Daysi Jimenez, conseillère culturelle, donne des conseils clés aux travailleurs migrants avant qu'ils ne commencent à travailler au Costa Rica. Photo : OIM/Allen Ulloa

L'une de ces menaces, celle de la COVID-19, est toujours présente. Les contrôles stricts aux frontières ont réduit de moitié le flux annuel de migrants en 2020, avec environ 6 500 Ngäbe-Buglé venant du Panama, et environ 6 000 autres entrant au Costa Rica à sa frontière nord avec le Nicaragua. Cependant, au cours des 12 derniers mois, l'OIM a travaillé avec les responsables de la santé et des frontières du Costa Rica et les organisations de café pour faciliter la migration de main-d'œuvre.

L'une des mesures est un permis de travail numérique qui a été mis en place en 2020. Le SITLAM (Sistema de Trazabilidad Laboral Migratoria) de Carné intègre des données sur la santé et retrace les endroits où un cueilleur migrant a travaillé pendant les mois de récolte.

Selon le Dr. Pablo Ortiz, qui dirige la fondation H4H pour laquelle travaille Daysi Jimenez, la nouvelle carte permettra aux responsables de la santé de savoir qui a été vacciné et qui a travaillé avec qui. Si un cluster COVID apparaît, les Costariciens peuvent alerter rapidement les cueilleurs et les cultivateurs pour éviter toute propagation.

Daysi Jimenez se concentre sur les migrants et sur l'importance du café pour la survie de la communauté. Sans la récolte du café, explique-t-elle, la culture des peuples Ngäbe-Buglé elle-même pourrait disparaître.

« Sans la récolte, les familles souffriraient », dit-elle. « Elles n’auraient aucun moyen de se procurer de l'argent, sauf à se rendre dans la capitale (du Panama) pour chercher du travail », ajoute Daysi.
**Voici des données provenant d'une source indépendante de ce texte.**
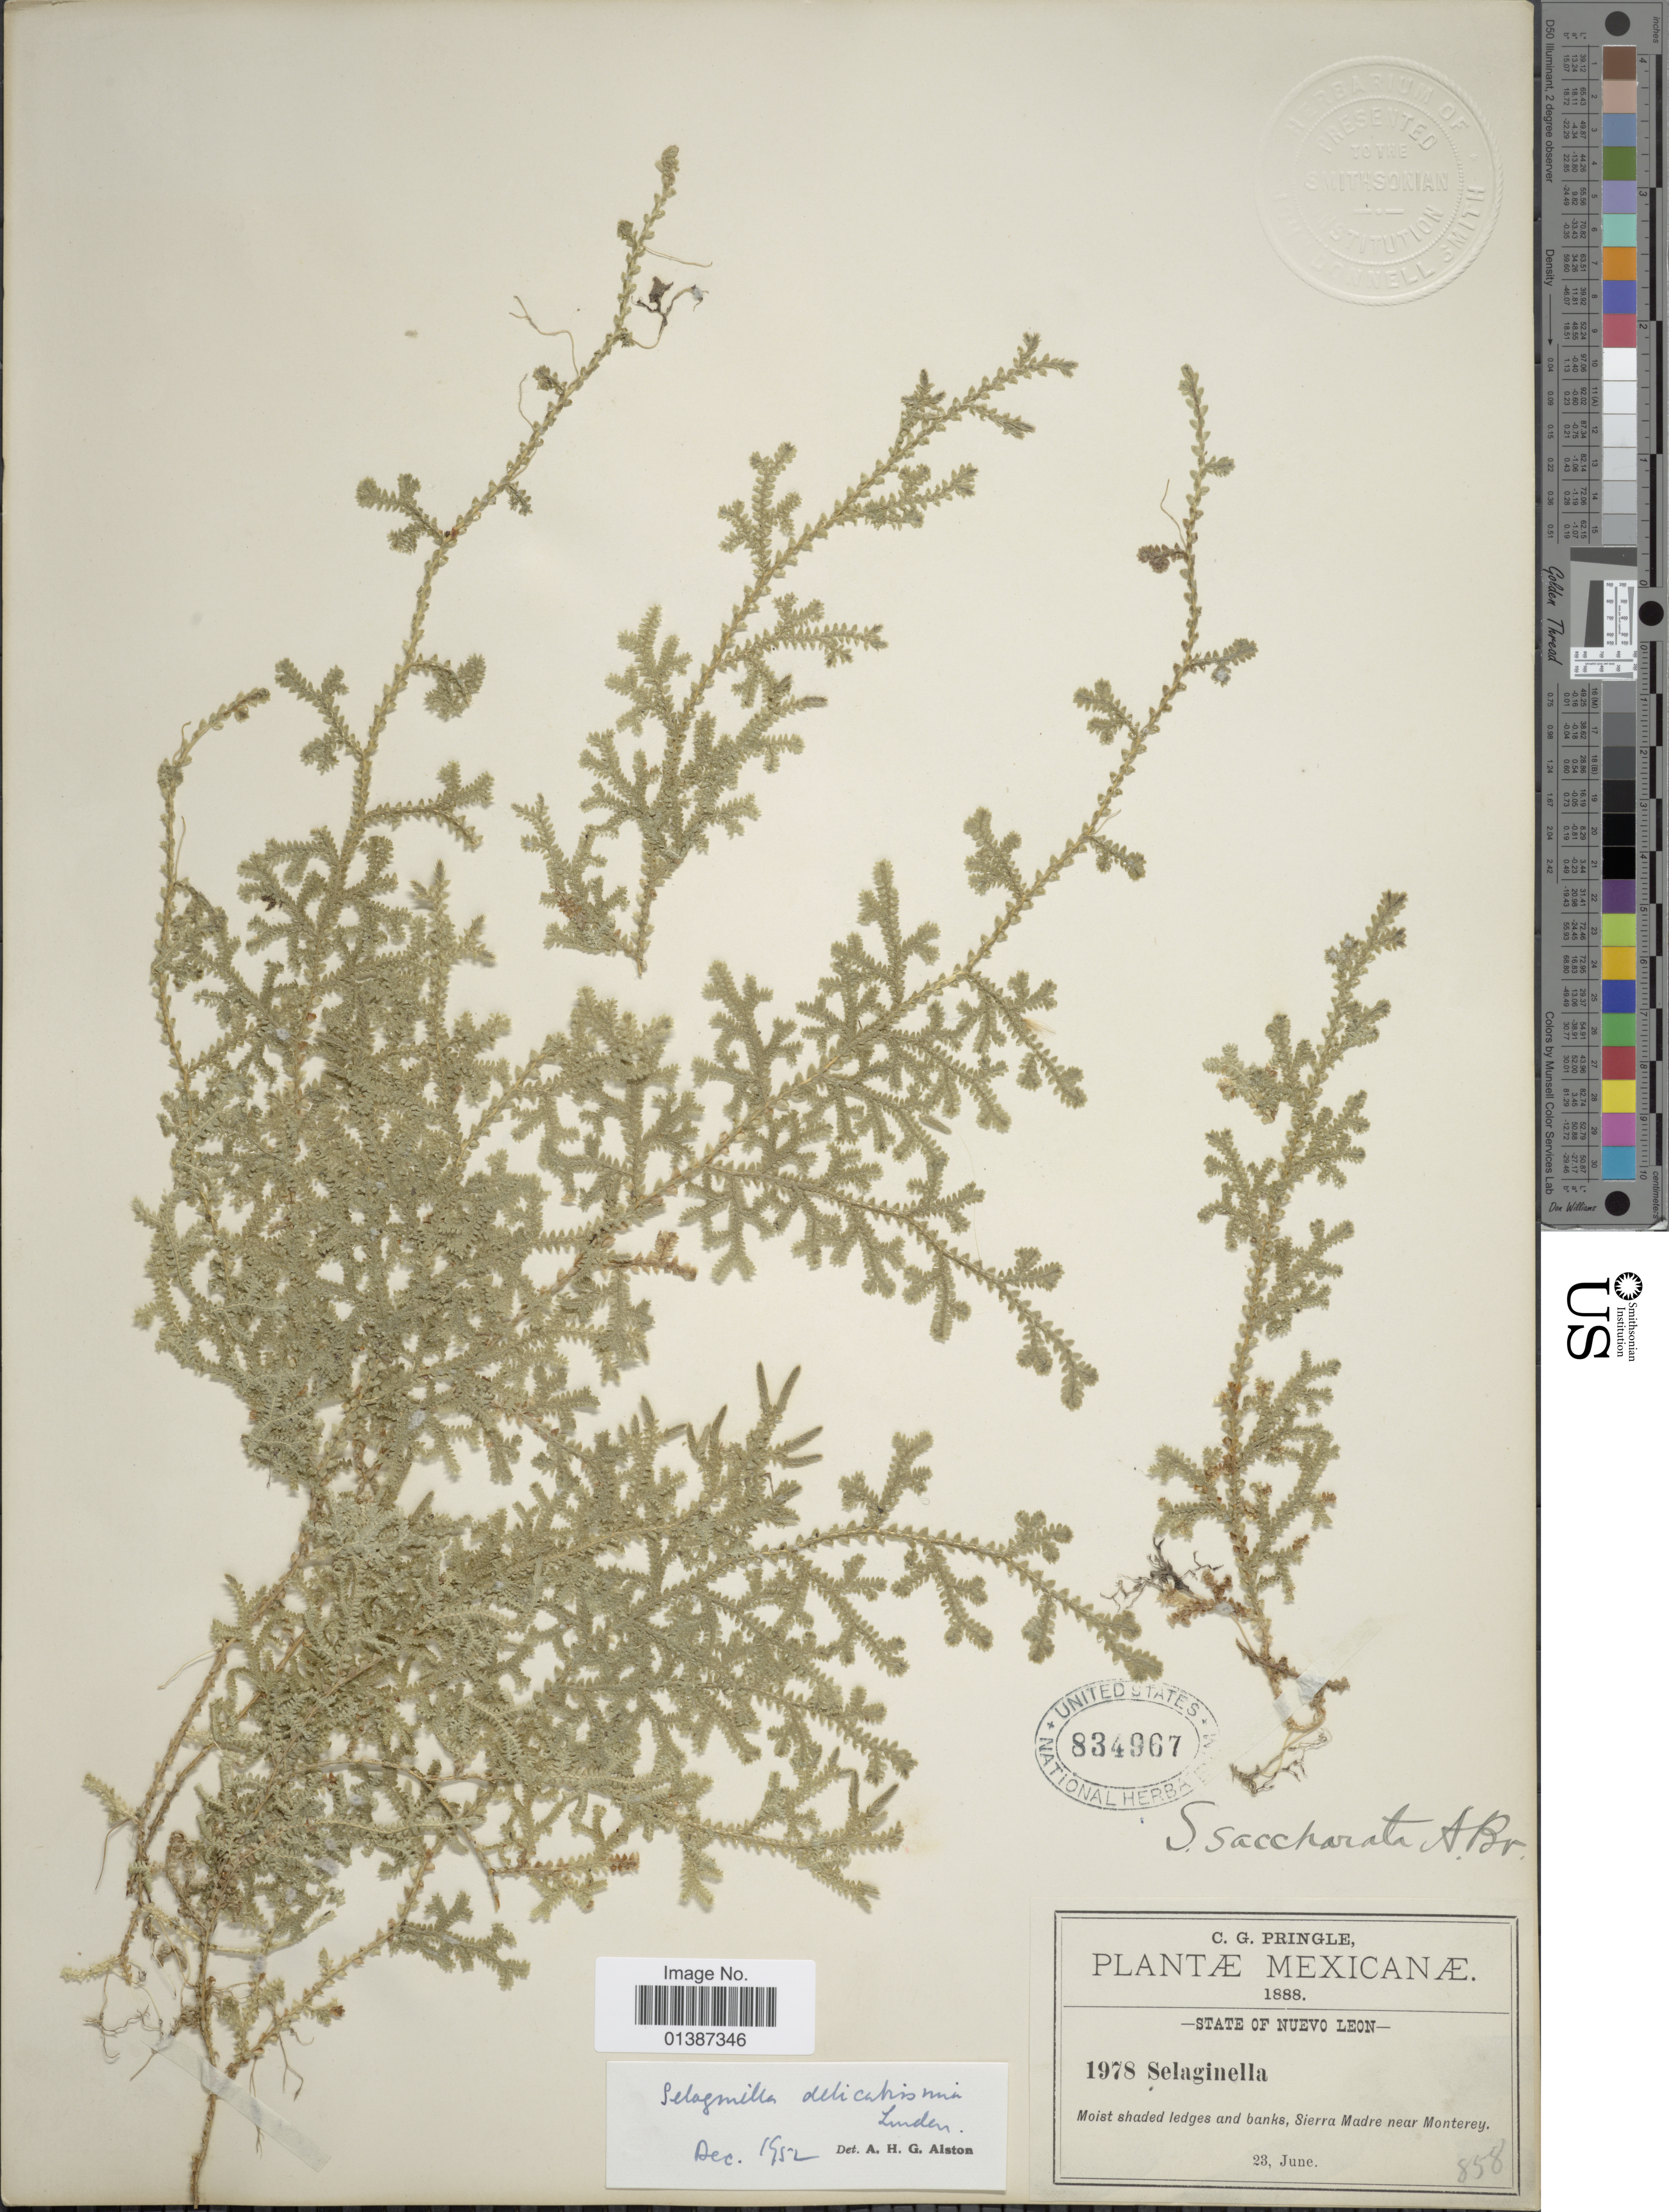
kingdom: Plantae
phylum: Tracheophyta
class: Lycopodiopsida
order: Selaginellales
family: Selaginellaceae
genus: Selaginella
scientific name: Selaginella delicatissima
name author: Linden ex A. Braun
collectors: C. G. Pringle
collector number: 1978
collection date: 1888-06-23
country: Mexico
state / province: Nuevo León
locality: State of Nuevo Leon, Moist shaded ledges and banks,Sierra Madre near Monterey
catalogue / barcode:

Pour beaucoup, la seule autre option serait de faire des ménages pour des Panaméens plus riches et de retourner rarement auprès de leur famille.

Migrer temporairement au Costa Rica pour la récolte du café permet non seulement de gagner suffisamment d'argent pour le reste de l'année, mais également de maintenir la cohésion des familles - la plupart des cueilleurs arrivent dans une unité familiale, comprenant généralement jusqu'à sept travailleurs adultes et plusieurs enfants à leur charge.

Ce rapport a été rédigé par l'ancien responsable de la communication de l'OIM, Joel Millman, avec l'aide du responsable des médias de l'OIM au Costa Rica, Allen Ulloa.